- [PROBLEM DESCRIPTION]: Could you retype the listing below exactly as it stands, leaving the pictures out of your answer?

- [LISTED ENTRIES]:

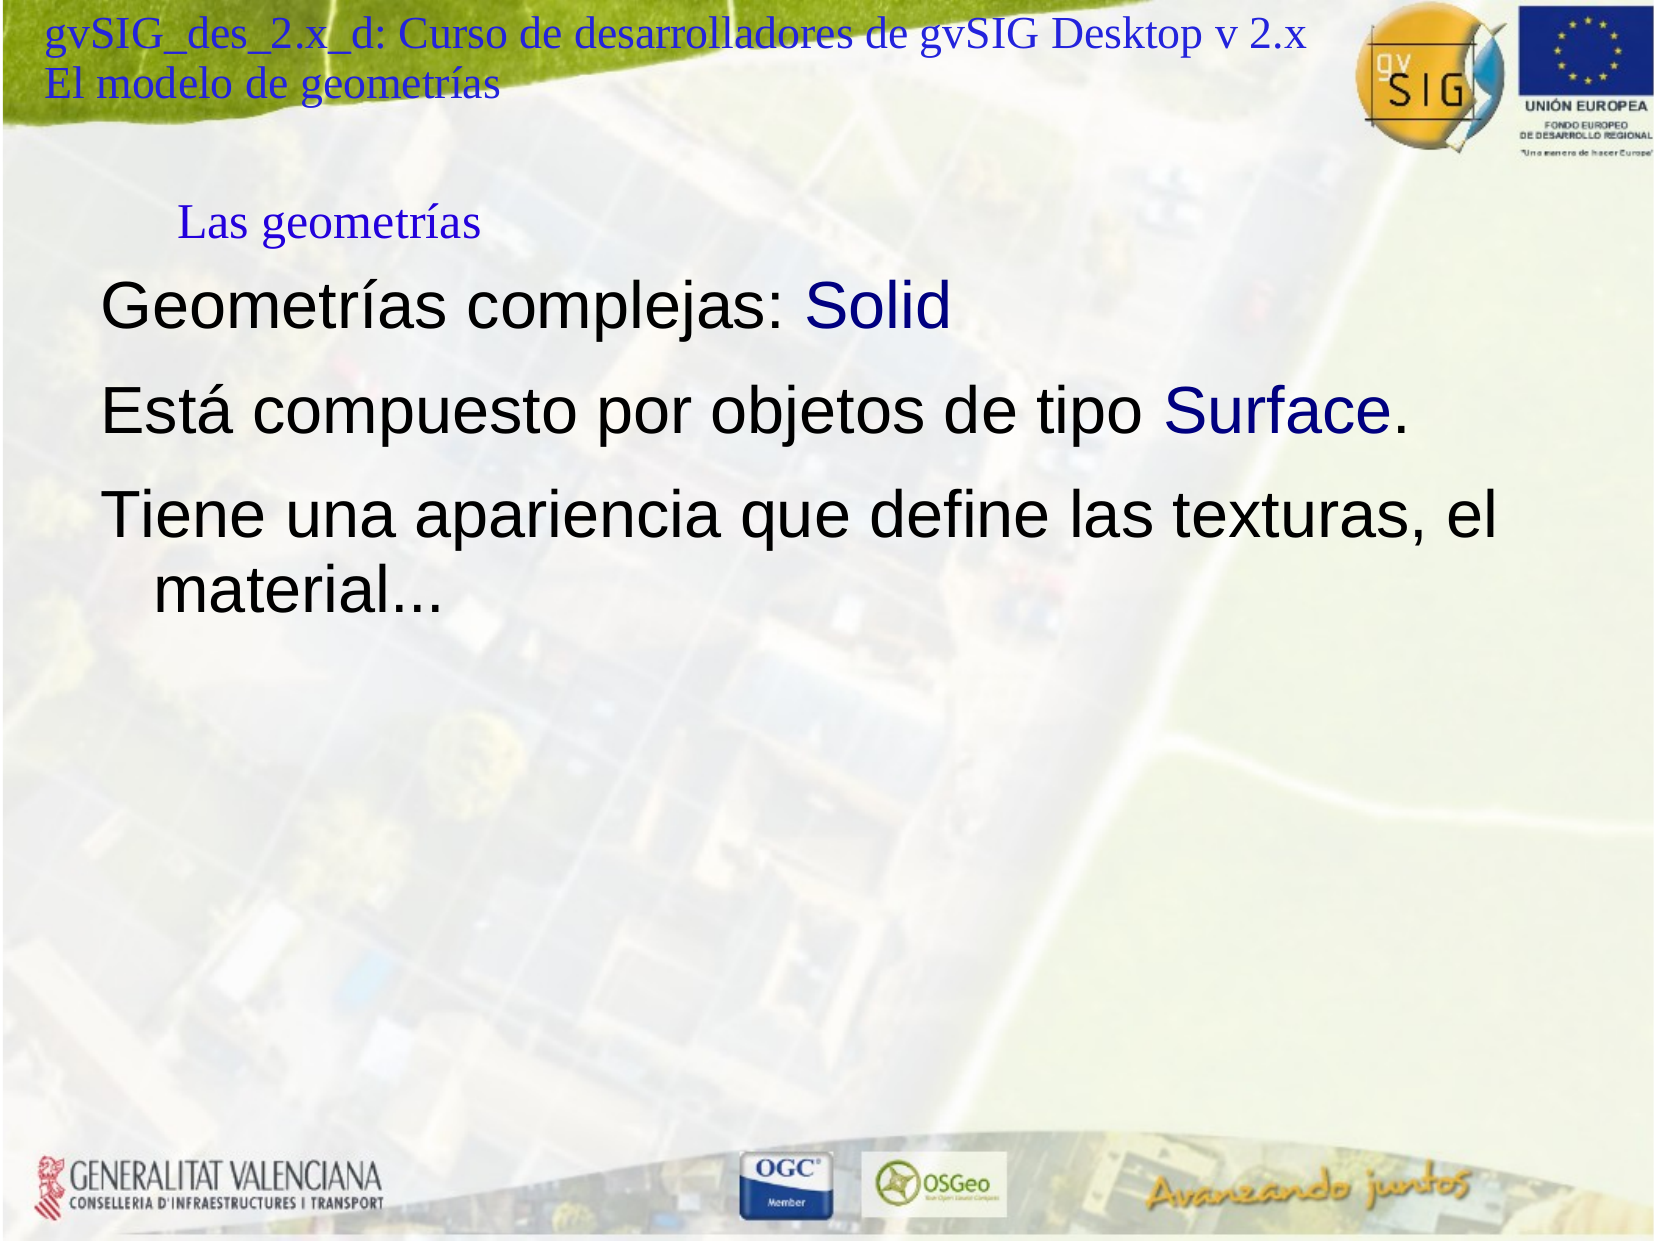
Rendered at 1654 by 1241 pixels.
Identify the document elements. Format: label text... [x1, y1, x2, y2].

picture [274, 78, 283, 86]
picture [251, 78, 261, 95]
picture [467, 87, 475, 95]
list [82, 459, 1571, 1241]
picture [216, 78, 227, 95]
picture [407, 78, 416, 86]
picture [329, 78, 338, 86]
title Las geometrías [177, 95, 1329, 347]
list Geometrías complejas: Solid Está compuesto por objetos de tipo Surface. Tiene una apariencia que define las texturas, el material... [82, 268, 1571, 459]
picture [2, 0, 1654, 1241]
picture [184, 78, 193, 86]
picture [307, 78, 316, 89]
picture [349, 78, 360, 95]
picture [386, 79, 394, 95]
picture [373, 79, 382, 95]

- [FULL OUTPUT]:
Rendered at 1654 by 1241 pixels.
Identify the document elements. Format: label text... [x1, y1, x2, y2].

picture [274, 78, 283, 86]
picture [251, 78, 261, 95]
picture [467, 87, 475, 95]
list [82, 459, 1571, 1241]
picture [216, 78, 227, 95]
picture [407, 78, 416, 86]
picture [329, 78, 338, 86]
title Las geometrías [177, 95, 1329, 347]
list Geometrías complejas: Solid Está compuesto por objetos de tipo Surface. Tiene una apariencia que define las texturas, el material... [82, 268, 1571, 459]
picture [2, 0, 1654, 1241]
picture [184, 78, 193, 86]
picture [307, 78, 316, 89]
picture [349, 78, 360, 95]
picture [386, 79, 394, 95]
picture [373, 79, 382, 95]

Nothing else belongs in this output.